WHAT IS EXPECTED -> Of the entries below, return only those lines from the line with "pastas ou comendo saladas no escritório com" to the line with "prover alternativas para", exactly, both included.

Transcribed page contents:

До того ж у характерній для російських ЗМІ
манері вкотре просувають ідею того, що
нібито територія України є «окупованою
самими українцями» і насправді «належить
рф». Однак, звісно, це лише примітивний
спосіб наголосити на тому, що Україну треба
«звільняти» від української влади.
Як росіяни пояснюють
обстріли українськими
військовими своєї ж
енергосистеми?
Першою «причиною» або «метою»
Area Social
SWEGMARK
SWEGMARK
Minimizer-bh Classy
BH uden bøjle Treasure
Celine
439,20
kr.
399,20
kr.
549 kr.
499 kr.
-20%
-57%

...

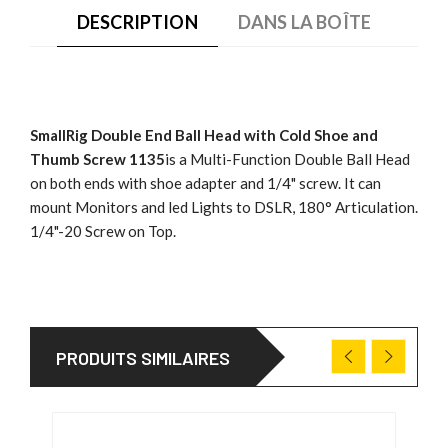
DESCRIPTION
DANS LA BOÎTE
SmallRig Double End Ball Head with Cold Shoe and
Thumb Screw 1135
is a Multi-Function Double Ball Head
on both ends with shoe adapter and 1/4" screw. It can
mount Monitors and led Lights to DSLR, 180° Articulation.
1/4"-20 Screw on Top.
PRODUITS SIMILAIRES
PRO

* * *

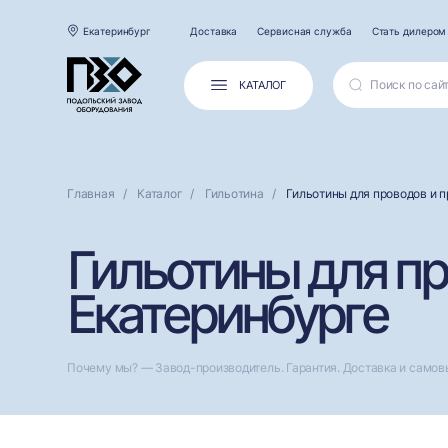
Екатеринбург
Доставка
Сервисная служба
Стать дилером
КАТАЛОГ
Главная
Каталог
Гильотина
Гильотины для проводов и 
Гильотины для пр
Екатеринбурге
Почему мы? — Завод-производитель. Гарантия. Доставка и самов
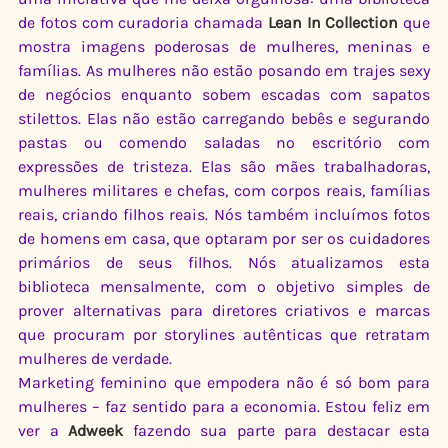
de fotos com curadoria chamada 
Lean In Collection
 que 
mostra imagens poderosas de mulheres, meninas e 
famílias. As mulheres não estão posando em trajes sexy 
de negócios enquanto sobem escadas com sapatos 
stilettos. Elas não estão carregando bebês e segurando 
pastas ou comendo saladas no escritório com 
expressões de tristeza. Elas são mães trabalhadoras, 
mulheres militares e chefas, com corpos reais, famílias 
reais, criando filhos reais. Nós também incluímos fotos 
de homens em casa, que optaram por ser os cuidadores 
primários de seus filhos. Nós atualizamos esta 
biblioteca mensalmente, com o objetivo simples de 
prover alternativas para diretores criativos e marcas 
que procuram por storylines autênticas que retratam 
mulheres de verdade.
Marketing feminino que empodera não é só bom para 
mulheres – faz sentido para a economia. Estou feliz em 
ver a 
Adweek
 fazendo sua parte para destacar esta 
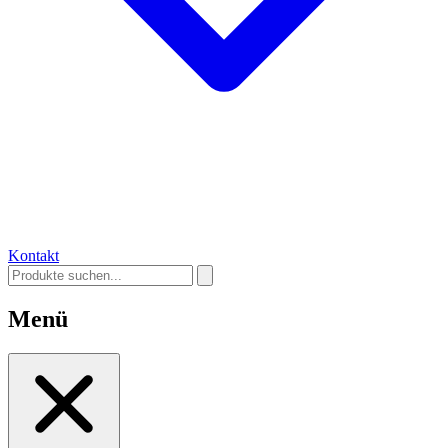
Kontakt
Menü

TASK SOLUTION ->
pastas ou comendo saladas no escritório com 
expressões de tristeza. Elas são mães trabalhadoras, 
mulheres militares e chefas, com corpos reais, famílias 
reais, criando filhos reais. Nós também incluímos fotos 
de homens em casa, que optaram por ser os cuidadores 
primários de seus filhos. Nós atualizamos esta 
biblioteca mensalmente, com o objetivo simples de 
prover alternativas para diretores criativos e marcas 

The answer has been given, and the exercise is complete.